**Request**
Within the listing below, please copy exactly the lines between the line holding "مارڪيٽ مان تيل" and the line holding "گھٽائي ٿي.سال طرفان ar.", inclusive.

##########

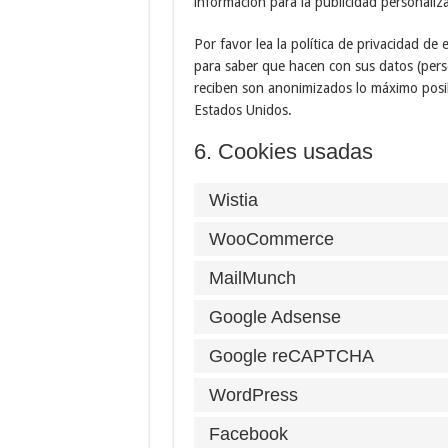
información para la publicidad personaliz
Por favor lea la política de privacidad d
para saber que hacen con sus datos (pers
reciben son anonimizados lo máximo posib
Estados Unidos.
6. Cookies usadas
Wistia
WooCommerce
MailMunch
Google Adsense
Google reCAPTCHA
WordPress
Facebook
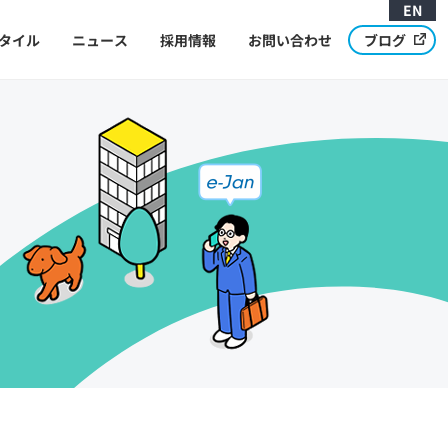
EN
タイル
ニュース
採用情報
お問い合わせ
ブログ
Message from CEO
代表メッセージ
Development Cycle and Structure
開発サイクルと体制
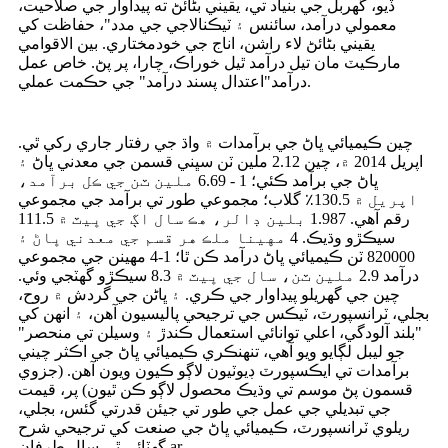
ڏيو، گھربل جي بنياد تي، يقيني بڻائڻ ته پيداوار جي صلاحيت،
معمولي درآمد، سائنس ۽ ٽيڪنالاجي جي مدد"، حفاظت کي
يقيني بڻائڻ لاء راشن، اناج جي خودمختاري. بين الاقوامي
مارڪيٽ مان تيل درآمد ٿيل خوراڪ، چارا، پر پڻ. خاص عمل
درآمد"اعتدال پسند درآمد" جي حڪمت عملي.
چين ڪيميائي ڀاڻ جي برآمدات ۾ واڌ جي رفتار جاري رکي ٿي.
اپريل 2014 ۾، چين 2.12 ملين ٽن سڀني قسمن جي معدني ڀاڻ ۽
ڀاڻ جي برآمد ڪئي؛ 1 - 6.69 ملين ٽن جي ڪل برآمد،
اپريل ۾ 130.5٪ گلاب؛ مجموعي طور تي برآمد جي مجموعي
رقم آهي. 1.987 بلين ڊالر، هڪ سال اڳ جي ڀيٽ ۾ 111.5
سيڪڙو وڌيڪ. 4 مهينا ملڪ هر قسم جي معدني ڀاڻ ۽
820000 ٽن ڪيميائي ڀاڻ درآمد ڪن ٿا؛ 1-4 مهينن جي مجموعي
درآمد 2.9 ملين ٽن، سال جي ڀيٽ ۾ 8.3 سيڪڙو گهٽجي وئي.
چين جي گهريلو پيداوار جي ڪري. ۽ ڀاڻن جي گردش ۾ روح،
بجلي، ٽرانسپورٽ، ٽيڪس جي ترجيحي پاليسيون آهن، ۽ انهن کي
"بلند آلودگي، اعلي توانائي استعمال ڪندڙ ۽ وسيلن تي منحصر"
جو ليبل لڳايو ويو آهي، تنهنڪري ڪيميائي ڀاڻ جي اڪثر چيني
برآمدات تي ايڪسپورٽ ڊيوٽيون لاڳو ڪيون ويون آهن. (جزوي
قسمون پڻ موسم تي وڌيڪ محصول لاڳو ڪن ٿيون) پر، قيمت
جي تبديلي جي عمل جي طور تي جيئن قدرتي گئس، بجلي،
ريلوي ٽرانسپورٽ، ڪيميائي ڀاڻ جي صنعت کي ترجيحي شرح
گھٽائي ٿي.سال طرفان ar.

##########

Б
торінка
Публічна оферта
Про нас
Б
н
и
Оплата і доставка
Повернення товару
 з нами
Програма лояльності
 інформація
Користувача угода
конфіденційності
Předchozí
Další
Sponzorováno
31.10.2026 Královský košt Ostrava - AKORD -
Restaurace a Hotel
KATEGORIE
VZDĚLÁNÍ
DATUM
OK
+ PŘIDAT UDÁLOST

##########

**Response to the exercise**
مارڪيٽ مان تيل درآمد ٿيل خوراڪ، چارا، پر پڻ. خاص عمل
درآمد"اعتدال پسند درآمد" جي حڪمت عملي.
چين ڪيميائي ڀاڻ جي برآمدات ۾ واڌ جي رفتار جاري رکي ٿي.
اپريل 2014 ۾، چين 2.12 ملين ٽن سڀني قسمن جي معدني ڀاڻ ۽
ڀاڻ جي برآمد ڪئي؛ 1 - 6.69 ملين ٽن جي ڪل برآمد،
اپريل ۾ 130.5٪ گلاب؛ مجموعي طور تي برآمد جي مجموعي
رقم آهي. 1.987 بلين ڊالر، هڪ سال اڳ جي ڀيٽ ۾ 111.5
سيڪڙو وڌيڪ. 4 مهينا ملڪ هر قسم جي معدني ڀاڻ ۽
820000 ٽن ڪيميائي ڀاڻ درآمد ڪن ٿا؛ 1-4 مهينن جي مجموعي
درآمد 2.9 ملين ٽن، سال جي ڀيٽ ۾ 8.3 سيڪڙو گهٽجي وئي.
چين جي گهريلو پيداوار جي ڪري. ۽ ڀاڻن جي گردش ۾ روح،
بجلي، ٽرانسپورٽ، ٽيڪس جي ترجيحي پاليسيون آهن، ۽ انهن کي
"بلند آلودگي، اعلي توانائي استعمال ڪندڙ ۽ وسيلن تي منحصر"
جو ليبل لڳايو ويو آهي، تنهنڪري ڪيميائي ڀاڻ جي اڪثر چيني
برآمدات تي ايڪسپورٽ ڊيوٽيون لاڳو ڪيون ويون آهن. (جزوي
قسمون پڻ موسم تي وڌيڪ محصول لاڳو ڪن ٿيون) پر، قيمت
جي تبديلي جي عمل جي طور تي جيئن قدرتي گئس، بجلي،
ريلوي ٽرانسپورٽ، ڪيميائي ڀاڻ جي صنعت کي ترجيحي شرح
گھٽائي ٿي.سال طرفان ar.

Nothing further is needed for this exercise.